##### Data to process #####
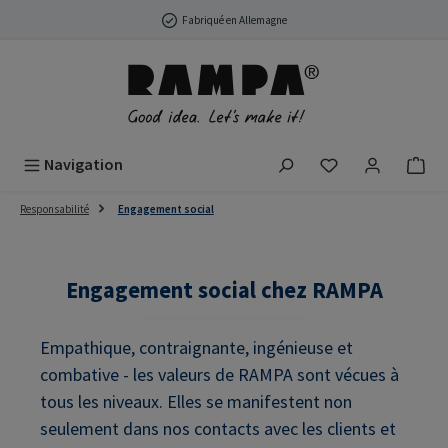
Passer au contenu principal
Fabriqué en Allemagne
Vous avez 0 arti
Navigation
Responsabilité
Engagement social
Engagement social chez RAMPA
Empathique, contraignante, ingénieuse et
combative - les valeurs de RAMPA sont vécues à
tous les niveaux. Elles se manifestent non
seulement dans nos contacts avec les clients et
#####
##### Data to process #####
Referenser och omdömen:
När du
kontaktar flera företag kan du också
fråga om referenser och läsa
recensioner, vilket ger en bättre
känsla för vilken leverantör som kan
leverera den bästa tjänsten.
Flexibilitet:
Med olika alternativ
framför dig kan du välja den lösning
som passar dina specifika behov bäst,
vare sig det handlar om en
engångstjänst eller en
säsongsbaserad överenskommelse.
#####
##### Data to process #####
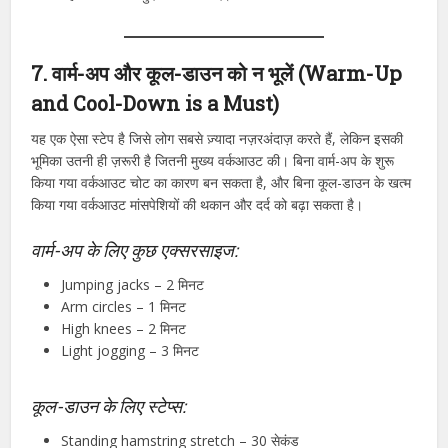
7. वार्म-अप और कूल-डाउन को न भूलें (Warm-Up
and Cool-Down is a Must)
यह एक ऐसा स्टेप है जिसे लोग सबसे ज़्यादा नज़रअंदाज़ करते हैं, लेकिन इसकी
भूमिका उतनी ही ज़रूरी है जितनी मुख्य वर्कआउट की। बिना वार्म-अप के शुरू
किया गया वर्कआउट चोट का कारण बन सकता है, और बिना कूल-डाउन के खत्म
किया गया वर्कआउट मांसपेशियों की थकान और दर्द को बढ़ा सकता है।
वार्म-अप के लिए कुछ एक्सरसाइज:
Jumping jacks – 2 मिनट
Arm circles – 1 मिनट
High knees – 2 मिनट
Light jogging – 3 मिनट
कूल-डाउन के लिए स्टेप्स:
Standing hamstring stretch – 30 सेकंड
#####
→ **Directions for this task**
Using the records above, copy word for word the line with "7. वार्म-अप और कूल-डाउन को न भूलें (Warm-Up", the line with "Standing hamstring stretch – 30 सेकंड", and every line between them.

→ **Solution to this task**
7. वार्म-अप और कूल-डाउन को न भूलें (Warm-Up
and Cool-Down is a Must)
यह एक ऐसा स्टेप है जिसे लोग सबसे ज़्यादा नज़रअंदाज़ करते हैं, लेकिन इसकी
भूमिका उतनी ही ज़रूरी है जितनी मुख्य वर्कआउट की। बिना वार्म-अप के शुरू
किया गया वर्कआउट चोट का कारण बन सकता है, और बिना कूल-डाउन के खत्म
किया गया वर्कआउट मांसपेशियों की थकान और दर्द को बढ़ा सकता है।
वार्म-अप के लिए कुछ एक्सरसाइज:
Jumping jacks – 2 मिनट
Arm circles – 1 मिनट
High knees – 2 मिनट
Light jogging – 3 मिनट
कूल-डाउन के लिए स्टेप्स:
Standing hamstring stretch – 30 सेकंड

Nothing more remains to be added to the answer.